Typically, ransomware comes with some form of instructions on how to pay the ransom being demanded, often via difficult-to-trace cryptocurrencies like Bitcoin, which make it tougher to identify and prosecute perpetrators. Upon payment, ransomware perpetrators claim they will provide you with the decryption keys needed to restore critical data (although there’s no guarantee).

But the financial models are changing. The days of hackers asking for $300 worth of Bitcoin to decrypt data are gone. Nowadays, ransom demands commonly range anywhere between $1M-$10M. In addition, perpetrators are using new tactics to collect ransom, like threatening to publish personal information or the organization’s data openly if it doesn’t pay the ransom.

This often presents itself as a data breach, opening the organization to compliance violations from legislation like GDPR, CCPA or the new Washington state HB1071 bill changing its rules on Personal Identifiable Information (PII) data and breach notification.

Ransomware has become very sophisticated and can be incredibly difficult to remove from infected systems. That’s why it’s critical to create a layered defense to prevent ransomware attacks. Simply relying on security software and a backup and recovery solution as a prevention measure is not enough.
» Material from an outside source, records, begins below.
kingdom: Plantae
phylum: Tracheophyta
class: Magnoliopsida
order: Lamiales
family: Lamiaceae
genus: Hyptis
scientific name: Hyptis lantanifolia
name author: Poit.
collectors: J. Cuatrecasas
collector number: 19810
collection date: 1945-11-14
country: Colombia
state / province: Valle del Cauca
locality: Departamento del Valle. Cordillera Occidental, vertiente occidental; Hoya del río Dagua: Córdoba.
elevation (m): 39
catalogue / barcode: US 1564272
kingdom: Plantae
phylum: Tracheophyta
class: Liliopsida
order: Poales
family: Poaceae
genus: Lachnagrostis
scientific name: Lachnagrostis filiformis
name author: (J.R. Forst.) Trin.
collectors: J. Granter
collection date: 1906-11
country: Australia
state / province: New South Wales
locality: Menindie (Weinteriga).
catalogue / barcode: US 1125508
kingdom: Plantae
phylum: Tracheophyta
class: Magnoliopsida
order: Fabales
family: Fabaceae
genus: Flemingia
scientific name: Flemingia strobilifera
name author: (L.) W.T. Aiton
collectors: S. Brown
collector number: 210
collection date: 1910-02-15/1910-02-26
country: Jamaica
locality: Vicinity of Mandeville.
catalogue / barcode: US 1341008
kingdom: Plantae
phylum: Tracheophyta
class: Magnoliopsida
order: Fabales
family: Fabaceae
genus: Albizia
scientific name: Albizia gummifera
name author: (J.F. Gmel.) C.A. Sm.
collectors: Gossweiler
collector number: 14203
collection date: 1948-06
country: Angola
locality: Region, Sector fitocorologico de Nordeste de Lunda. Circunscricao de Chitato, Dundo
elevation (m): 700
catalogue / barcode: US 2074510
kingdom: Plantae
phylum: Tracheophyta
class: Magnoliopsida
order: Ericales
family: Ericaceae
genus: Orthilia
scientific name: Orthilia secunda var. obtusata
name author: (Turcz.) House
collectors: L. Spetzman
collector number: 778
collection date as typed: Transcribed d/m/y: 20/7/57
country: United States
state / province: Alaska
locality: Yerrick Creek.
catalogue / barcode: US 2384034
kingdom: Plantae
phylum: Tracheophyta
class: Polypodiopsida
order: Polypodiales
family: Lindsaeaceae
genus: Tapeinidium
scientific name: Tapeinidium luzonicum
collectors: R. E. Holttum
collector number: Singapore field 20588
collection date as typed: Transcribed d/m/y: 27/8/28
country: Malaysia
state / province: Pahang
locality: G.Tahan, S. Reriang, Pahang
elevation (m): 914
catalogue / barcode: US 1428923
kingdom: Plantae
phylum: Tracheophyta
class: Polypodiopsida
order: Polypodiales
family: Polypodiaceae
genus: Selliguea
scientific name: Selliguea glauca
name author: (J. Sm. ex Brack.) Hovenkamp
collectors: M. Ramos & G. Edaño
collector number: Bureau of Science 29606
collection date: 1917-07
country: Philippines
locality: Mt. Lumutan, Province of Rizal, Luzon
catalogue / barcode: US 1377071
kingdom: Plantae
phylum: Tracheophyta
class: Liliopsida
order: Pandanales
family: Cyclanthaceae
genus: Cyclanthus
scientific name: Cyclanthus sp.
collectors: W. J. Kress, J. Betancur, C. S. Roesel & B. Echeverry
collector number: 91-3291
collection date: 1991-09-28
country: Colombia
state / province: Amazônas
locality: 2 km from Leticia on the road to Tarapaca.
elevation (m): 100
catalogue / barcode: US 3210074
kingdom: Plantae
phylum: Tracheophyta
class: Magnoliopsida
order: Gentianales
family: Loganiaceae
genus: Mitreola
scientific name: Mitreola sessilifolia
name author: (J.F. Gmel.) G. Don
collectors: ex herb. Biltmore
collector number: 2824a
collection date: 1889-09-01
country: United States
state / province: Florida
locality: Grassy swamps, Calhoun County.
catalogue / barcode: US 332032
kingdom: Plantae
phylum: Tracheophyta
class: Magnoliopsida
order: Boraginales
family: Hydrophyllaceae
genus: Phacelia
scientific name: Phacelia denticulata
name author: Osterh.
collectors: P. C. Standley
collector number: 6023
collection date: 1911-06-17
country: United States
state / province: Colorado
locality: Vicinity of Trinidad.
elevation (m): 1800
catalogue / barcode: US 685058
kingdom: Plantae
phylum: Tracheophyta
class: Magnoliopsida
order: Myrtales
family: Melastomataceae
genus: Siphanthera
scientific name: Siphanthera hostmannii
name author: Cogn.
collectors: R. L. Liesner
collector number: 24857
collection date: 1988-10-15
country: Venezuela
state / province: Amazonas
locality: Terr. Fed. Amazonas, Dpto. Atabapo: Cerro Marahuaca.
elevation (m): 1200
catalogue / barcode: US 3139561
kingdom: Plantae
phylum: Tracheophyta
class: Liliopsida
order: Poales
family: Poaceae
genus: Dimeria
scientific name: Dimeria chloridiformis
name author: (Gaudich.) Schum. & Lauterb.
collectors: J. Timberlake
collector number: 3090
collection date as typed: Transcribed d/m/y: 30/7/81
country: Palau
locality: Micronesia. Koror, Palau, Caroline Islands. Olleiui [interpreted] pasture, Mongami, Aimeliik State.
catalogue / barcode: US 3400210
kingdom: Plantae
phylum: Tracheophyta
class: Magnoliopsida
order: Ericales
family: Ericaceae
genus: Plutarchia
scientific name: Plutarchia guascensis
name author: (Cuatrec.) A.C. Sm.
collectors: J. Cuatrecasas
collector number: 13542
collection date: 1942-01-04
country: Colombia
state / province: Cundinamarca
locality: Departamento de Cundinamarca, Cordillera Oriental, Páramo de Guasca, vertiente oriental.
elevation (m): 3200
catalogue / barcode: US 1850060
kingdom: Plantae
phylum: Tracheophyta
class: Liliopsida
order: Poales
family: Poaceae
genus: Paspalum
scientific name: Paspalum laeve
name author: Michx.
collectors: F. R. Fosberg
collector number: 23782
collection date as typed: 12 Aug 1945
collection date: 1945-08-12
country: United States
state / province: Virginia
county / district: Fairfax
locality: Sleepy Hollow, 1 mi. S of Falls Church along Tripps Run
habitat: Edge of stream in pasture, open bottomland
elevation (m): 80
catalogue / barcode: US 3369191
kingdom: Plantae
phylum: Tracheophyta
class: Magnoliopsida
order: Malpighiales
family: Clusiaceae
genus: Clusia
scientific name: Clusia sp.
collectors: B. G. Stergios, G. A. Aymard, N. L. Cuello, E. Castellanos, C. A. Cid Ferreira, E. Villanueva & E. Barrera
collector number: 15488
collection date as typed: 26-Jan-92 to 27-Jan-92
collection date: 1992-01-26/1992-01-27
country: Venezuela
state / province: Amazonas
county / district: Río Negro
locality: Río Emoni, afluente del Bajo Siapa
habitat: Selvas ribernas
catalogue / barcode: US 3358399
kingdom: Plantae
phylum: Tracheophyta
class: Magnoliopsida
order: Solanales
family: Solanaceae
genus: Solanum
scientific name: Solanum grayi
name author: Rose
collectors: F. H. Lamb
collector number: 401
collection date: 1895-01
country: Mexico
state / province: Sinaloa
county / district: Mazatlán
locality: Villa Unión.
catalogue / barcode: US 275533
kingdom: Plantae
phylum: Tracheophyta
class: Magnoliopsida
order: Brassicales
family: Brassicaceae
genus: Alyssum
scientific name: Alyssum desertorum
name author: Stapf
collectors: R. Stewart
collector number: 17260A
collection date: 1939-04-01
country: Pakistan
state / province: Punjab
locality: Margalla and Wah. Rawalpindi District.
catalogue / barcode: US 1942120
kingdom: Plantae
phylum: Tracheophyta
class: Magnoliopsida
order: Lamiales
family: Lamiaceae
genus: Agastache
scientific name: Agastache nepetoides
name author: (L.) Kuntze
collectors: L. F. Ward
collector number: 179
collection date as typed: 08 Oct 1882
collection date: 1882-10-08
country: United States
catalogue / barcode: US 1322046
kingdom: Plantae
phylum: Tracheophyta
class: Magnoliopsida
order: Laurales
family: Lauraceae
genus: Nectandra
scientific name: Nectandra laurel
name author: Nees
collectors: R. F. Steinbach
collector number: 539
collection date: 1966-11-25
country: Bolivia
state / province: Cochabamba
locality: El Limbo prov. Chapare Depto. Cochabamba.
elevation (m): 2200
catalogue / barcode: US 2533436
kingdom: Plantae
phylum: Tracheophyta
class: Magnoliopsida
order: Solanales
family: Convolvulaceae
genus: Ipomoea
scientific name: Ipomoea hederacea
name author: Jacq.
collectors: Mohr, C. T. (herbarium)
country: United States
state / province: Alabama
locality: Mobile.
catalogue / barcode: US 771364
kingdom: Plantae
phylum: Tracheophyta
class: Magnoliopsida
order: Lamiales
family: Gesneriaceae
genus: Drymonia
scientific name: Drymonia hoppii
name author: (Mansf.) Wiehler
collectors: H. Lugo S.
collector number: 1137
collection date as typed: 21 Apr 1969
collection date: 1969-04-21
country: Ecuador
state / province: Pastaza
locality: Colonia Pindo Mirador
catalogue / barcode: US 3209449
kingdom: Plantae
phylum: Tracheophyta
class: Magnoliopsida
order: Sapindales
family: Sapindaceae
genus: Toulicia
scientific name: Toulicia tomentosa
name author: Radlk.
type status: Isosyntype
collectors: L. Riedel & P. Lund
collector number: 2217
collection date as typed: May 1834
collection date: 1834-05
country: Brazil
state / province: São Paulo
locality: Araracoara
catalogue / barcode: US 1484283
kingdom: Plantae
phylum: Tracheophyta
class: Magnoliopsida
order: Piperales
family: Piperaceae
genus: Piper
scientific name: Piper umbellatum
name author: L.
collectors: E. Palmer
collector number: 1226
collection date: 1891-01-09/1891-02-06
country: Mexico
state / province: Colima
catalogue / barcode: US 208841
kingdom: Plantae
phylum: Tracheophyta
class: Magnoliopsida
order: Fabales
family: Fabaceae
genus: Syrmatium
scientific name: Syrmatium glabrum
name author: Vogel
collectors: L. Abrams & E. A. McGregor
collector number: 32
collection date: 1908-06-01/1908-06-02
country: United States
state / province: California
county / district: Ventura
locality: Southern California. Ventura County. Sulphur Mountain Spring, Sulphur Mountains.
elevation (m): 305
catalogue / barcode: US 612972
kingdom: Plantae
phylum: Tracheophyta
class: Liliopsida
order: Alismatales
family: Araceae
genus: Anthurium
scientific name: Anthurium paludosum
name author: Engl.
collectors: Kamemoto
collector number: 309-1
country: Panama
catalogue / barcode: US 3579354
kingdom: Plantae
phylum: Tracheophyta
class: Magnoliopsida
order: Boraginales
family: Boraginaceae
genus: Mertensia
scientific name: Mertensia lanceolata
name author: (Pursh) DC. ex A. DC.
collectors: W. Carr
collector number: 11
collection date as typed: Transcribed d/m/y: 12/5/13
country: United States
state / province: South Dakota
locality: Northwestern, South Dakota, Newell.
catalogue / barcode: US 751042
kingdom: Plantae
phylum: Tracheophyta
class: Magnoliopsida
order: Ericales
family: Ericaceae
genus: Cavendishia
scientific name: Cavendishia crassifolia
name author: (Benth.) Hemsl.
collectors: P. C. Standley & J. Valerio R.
You back up your data on a regular basis, but this is only effective if the solution provides methods to prevent loss of the backup data itself. You can learn more about this topic in the white paper, Ransomware — a Defense in Layers, which explores how Quest NetVault Plus not only delivers comprehensive backup and recovery, but adds additional layers of ransomware protection by shielding backups from unnecessary exposure to ransomware perpetrators.

Consider the situation where a backup solution is using a network share. While it has permissions and user accounts associated with that share, the network share is still available on the network. A GPO attack that allows elevated domain access to servers and client machines will make it easy for a ransomware perpetrator to encrypt a network share containing backup data in real time.

Consider for a moment what a backup solution must achieve: It must move all your data from point A to point B as fast as physics will allow. This necessitates that it has access to all of the organization’s important data, applications, network, production storage, etc. In fact, it has more access than most corporate users, except for domain administrators!